Copy the records again with "Brasil" swapped for "Portugal" and everything else unchanged, omitting the pictures.

Source information:
********

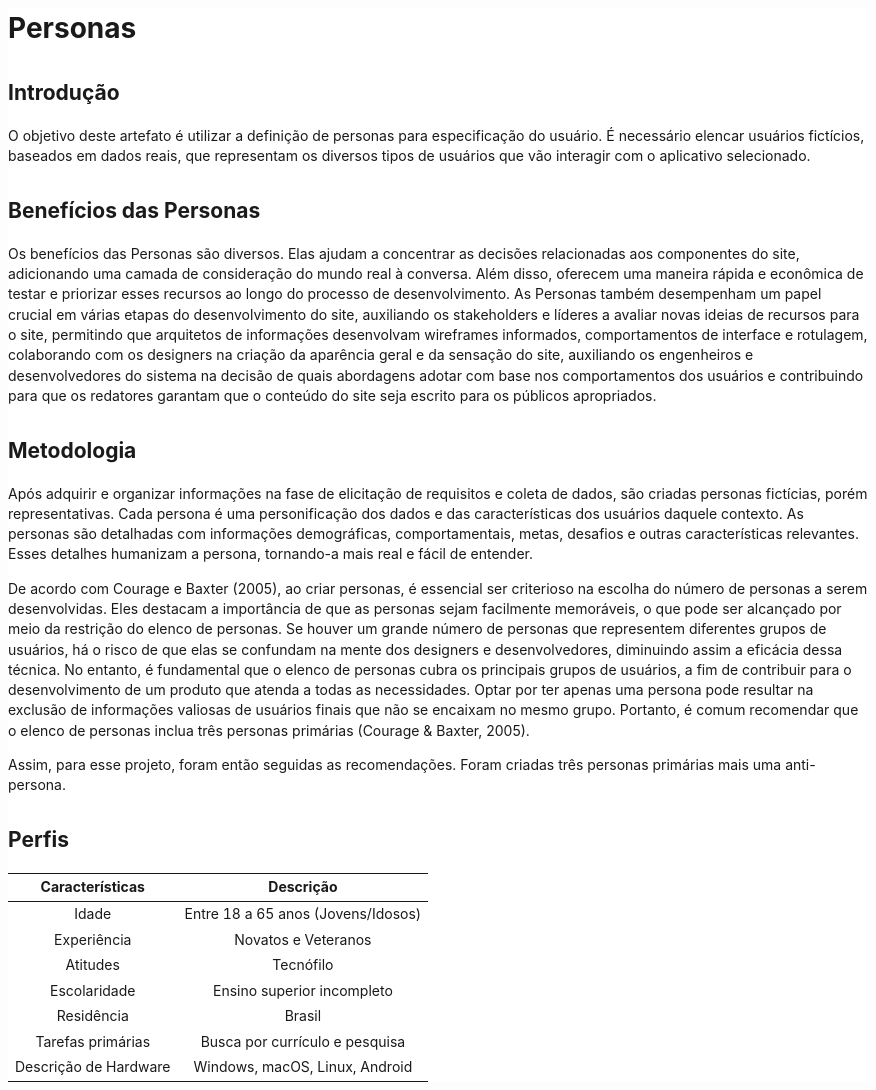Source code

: # **Personas**

## **Introdução**

O objetivo deste artefato é utilizar a definição de personas para especificação do usuário. É necessário elencar usuários fictícios, baseados em dados reais, que representam os diversos tipos de usuários que vão interagir com o aplicativo selecionado.

## **Benefícios das Personas**

Os benefícios das Personas são diversos. Elas ajudam a concentrar as decisões relacionadas aos componentes do site, adicionando uma camada de consideração do mundo real à conversa. Além disso, oferecem uma maneira rápida e econômica de testar e priorizar esses recursos ao longo do processo de desenvolvimento. As Personas também desempenham um papel crucial em várias etapas do desenvolvimento do site, auxiliando os stakeholders e líderes a avaliar novas ideias de recursos para o site, permitindo que arquitetos de informações desenvolvam wireframes informados, comportamentos de interface e rotulagem, colaborando com os designers na criação da aparência geral e da sensação do site, auxiliando os engenheiros e desenvolvedores do sistema na decisão de quais abordagens adotar com base nos comportamentos dos usuários e contribuindo para que os redatores garantam que o conteúdo do site seja escrito para os públicos apropriados.

## **Metodologia**

Após adquirir e organizar informações na fase de elicitação de requisitos e coleta de dados, são criadas personas fictícias, porém representativas. Cada persona é uma personificação dos dados e das características dos usuários daquele contexto. As personas são detalhadas com informações demográficas, comportamentais, metas, desafios e outras características relevantes. Esses detalhes humanizam a persona, tornando-a mais real e fácil de entender.

De acordo com Courage e Baxter (2005), ao criar personas, é essencial ser criterioso na escolha do número de personas a serem desenvolvidas. Eles destacam a importância de que as personas sejam facilmente memoráveis, o que pode ser alcançado por meio da restrição do elenco de personas. Se houver um grande número de personas que representem diferentes grupos de usuários, há o risco de que elas se confundam na mente dos designers e desenvolvedores, diminuindo assim a eficácia dessa técnica. No entanto, é fundamental que o elenco de personas cubra os principais grupos de usuários, a fim de contribuir para o desenvolvimento de um produto que atenda a todas as necessidades. Optar por ter apenas uma persona pode resultar na exclusão de informações valiosas de usuários finais que não se encaixam no mesmo grupo. Portanto, é comum recomendar que o elenco de personas inclua três personas primárias (Courage & Baxter, 2005).

Assim, para esse projeto, foram então seguidas as recomendações. Foram criadas três personas primárias mais uma anti-persona.

## **Perfis**

| Características |  Descrição  |
| :-----:  | :-----: |
| Idade  | Entre 18 a 65 anos (Jovens/Idosos) |
| Experiência | Novatos e Veteranos|
| Atitudes | Tecnófilo |
| Escolaridade | Ensino superior incompleto |
| Residência | Brasil |
| Tarefas primárias | Busca por currículo e pesquisa |
| Descrição de Hardware | Windows, macOS, Linux, Android|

********

Answer to the problem:
Source code

: # **Personas**

## **Introdução**

O objetivo deste artefato é utilizar a definição de personas para especificação do usuário. É necessário elencar usuários fictícios, baseados em dados reais, que representam os diversos tipos de usuários que vão interagir com o aplicativo selecionado.

## **Benefícios das Personas**

Os benefícios das Personas são diversos. Elas ajudam a concentrar as decisões relacionadas aos componentes do site, adicionando uma camada de consideração do mundo real à conversa. Além disso, oferecem uma maneira rápida e econômica de testar e priorizar esses recursos ao longo do processo de desenvolvimento. As Personas também desempenham um papel crucial em várias etapas do desenvolvimento do site, auxiliando os stakeholders e líderes a avaliar novas ideias de recursos para o site, permitindo que arquitetos de informações desenvolvam wireframes informados, comportamentos de interface e rotulagem, colaborando com os designers na criação da aparência geral e da sensação do site, auxiliando os engenheiros e desenvolvedores do sistema na decisão de quais abordagens adotar com base nos comportamentos dos usuários e contribuindo para que os redatores garantam que o conteúdo do site seja escrito para os públicos apropriados.

## **Metodologia**

Após adquirir e organizar informações na fase de elicitação de requisitos e coleta de dados, são criadas personas fictícias, porém representativas. Cada persona é uma personificação dos dados e das características dos usuários daquele contexto. As personas são detalhadas com informações demográficas, comportamentais, metas, desafios e outras características relevantes. Esses detalhes humanizam a persona, tornando-a mais real e fácil de entender.

De acordo com Courage e Baxter (2005), ao criar personas, é essencial ser criterioso na escolha do número de personas a serem desenvolvidas. Eles destacam a importância de que as personas sejam facilmente memoráveis, o que pode ser alcançado por meio da restrição do elenco de personas. Se houver um grande número de personas que representem diferentes grupos de usuários, há o risco de que elas se confundam na mente dos designers e desenvolvedores, diminuindo assim a eficácia dessa técnica. No entanto, é fundamental que o elenco de personas cubra os principais grupos de usuários, a fim de contribuir para o desenvolvimento de um produto que atenda a todas as necessidades. Optar por ter apenas uma persona pode resultar na exclusão de informações valiosas de usuários finais que não se encaixam no mesmo grupo. Portanto, é comum recomendar que o elenco de personas inclua três personas primárias (Courage & Baxter, 2005).

Assim, para esse projeto, foram então seguidas as recomendações. Foram criadas três personas primárias mais uma anti-persona.

## **Perfis**

| Características |  Descrição  |
| :-----:  | :-----: |
| Idade  | Entre 18 a 65 anos (Jovens/Idosos) |
| Experiência | Novatos e Veteranos|
| Atitudes | Tecnófilo |
| Escolaridade | Ensino superior incompleto |
| Residência | Portugal |
| Tarefas primárias | Busca por currículo e pesquisa |
| Descrição de Hardware | Windows, macOS, Linux, Android|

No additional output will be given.